__Texte fourni__
+++

Cette recherche a été réalisée dans le cadre du mémoire principal du Master 2 Recherche "Sciences Humaines et Sociales", mention "Ethnologie" au sein de l’Université René Descartes - Paris V.

Le cadre théorique

La méthode de recherche

En éthologie, la principale démarche méthodologique est l’observation directe non participante. L’analyse des données ainsi recueillies permet d’établir un éthogramme - répertoire comportemental - de l’espèce étudiée.
Dans le cadre de ce travail, j’ai observé le déroulement d’une séquence de promenade du ou des chien(s) en présence du ou des enfant(s) au cours de laquelle apparaissent différentes formes d’activités ludiques : jeu d’objets, jeu de poursuite, jeu de lutte, jeu locomoteur, jeu de rapport et jeu de faire semblant notamment. Afin que le recueil de données soit le plus complet possible, j’ai eu recours à l’enregistrement vidéo de ces différentes séquences.

+++

__Données fournies__

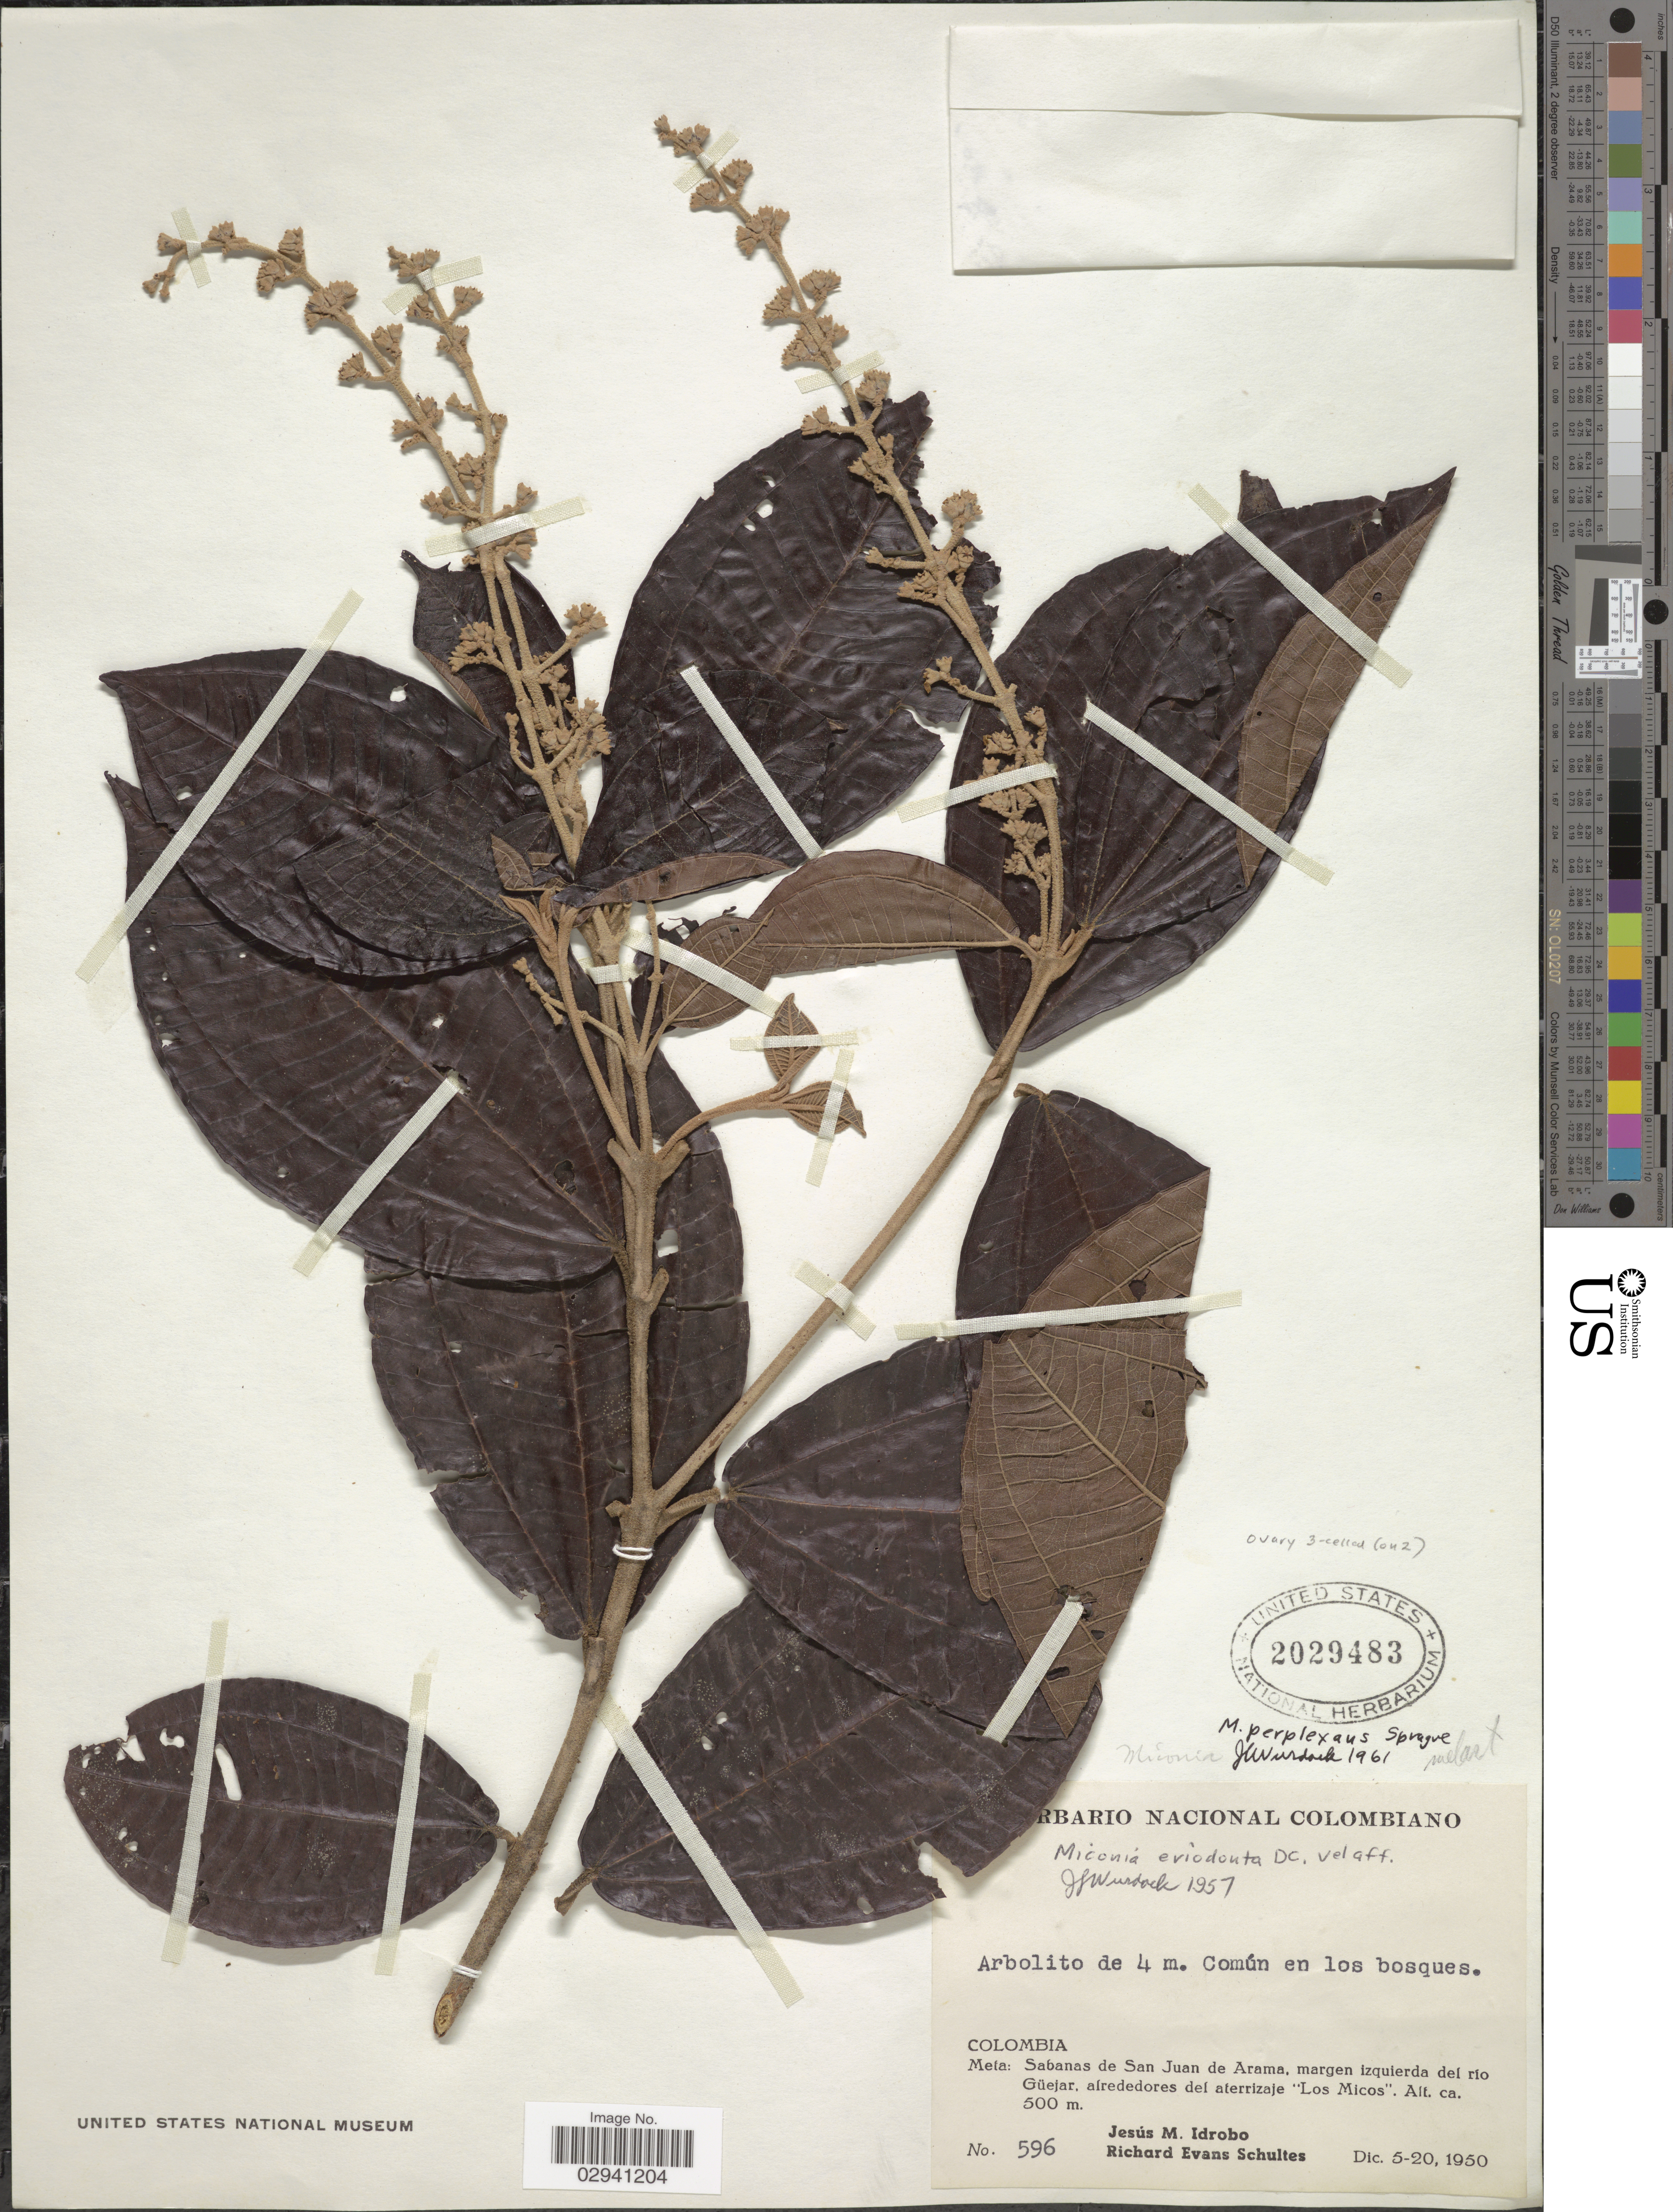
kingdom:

+++

__Consigne__
Répondez aux questions suivantes à partir du texte fourni, en marquant chaque réponse de la même lettre.
(a) Dans quelle université cette recherche a-t-elle été réalisée ?
(b) Quelle est la principale démarche méthodologique en éthologie ?
(c) À quel procédé a-t-on eu recours pour que le recueil de données soit le plus complet possible ?

__Résultat__
(a) À l’Université René Descartes - Paris V.
(b) L’observation directe non participante.
(c) À l’enregistrement vidéo des séquences observées.